▶ _EXERCISE DETAILS_: Of all the lines in the entries below, give again exactly those starting at the line containing "thumb mcp: (422, 242)" and ending at the line containing "middle pip: (672, 429)", both ends included, and no others.

(Human pose keypoint data)
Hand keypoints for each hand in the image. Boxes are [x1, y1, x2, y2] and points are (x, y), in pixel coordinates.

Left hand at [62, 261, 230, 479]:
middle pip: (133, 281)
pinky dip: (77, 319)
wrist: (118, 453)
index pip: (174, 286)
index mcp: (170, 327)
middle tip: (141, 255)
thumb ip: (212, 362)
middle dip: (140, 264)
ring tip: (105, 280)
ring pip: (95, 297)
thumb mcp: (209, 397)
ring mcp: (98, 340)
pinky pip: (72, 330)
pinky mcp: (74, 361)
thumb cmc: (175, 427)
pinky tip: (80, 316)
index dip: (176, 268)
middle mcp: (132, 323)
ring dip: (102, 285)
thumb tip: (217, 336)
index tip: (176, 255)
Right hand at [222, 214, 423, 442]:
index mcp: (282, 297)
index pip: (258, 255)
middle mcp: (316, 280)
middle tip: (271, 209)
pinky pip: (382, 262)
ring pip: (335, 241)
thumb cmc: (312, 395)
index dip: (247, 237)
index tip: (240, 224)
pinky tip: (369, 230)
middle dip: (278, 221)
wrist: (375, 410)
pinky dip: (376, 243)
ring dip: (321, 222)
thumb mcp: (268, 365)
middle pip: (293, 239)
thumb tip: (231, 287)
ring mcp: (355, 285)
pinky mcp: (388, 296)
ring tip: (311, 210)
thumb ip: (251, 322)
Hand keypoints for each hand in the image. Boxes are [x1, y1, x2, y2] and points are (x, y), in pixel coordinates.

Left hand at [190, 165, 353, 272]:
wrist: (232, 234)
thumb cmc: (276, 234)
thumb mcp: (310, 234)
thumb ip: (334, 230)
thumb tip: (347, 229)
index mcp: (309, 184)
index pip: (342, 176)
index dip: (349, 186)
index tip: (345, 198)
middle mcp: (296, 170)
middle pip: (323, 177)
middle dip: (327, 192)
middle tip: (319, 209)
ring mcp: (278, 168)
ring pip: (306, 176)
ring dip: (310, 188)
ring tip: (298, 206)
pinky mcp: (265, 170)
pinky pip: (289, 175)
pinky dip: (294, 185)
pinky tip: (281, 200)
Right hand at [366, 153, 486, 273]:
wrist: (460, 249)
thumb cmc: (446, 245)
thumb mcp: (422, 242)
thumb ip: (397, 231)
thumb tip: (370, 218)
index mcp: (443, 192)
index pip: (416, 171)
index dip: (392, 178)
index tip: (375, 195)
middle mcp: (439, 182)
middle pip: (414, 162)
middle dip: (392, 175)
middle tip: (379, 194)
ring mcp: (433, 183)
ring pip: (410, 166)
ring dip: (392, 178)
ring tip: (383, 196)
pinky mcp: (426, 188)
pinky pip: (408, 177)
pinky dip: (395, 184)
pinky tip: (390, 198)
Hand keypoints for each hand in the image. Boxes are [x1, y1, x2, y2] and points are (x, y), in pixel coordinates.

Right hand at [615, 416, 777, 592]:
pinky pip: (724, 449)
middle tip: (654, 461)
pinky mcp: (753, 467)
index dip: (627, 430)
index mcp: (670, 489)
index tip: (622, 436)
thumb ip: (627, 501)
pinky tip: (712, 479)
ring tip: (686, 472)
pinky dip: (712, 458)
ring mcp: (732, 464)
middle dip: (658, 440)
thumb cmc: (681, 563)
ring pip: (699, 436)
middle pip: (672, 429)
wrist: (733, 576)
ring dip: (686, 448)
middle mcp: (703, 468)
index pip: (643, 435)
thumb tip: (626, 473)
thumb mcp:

▶ _SOLVED PROBLEM_:
thumb mcp: (422, 242)
thumb ip: (397, 231)
thumb tip: (370, 218)
index mcp: (443, 192)
index pip: (416, 171)
index dip: (392, 178)
index tip: (375, 195)
middle mcp: (439, 182)
middle pip: (414, 162)
middle dip: (392, 175)
middle tip: (379, 194)
ring mcp: (433, 183)
ring pip: (410, 166)
ring dip: (392, 178)
ring tip: (383, 196)
pinky mcp: (426, 188)
pinky pip: (408, 177)
pinky dip: (395, 184)
pinky tip: (390, 198)
Hand keypoints for each hand in the image. Boxes are [x1, y1, x2, y2] and points are (x, y), in pixel coordinates.

Right hand at [615, 416, 777, 592]:
pinky pip: (724, 449)
middle tip: (654, 461)
pinky mcp: (753, 467)
index dip: (627, 430)
index mcp: (670, 489)
index tip: (622, 436)
thumb ip: (627, 501)
pinky tip: (712, 479)
ring tip: (686, 472)
pinky dip: (712, 458)
ring mcp: (732, 464)
middle dip: (658, 440)
thumb cmc: (681, 563)
ring pip: (699, 436)
middle pip: (672, 429)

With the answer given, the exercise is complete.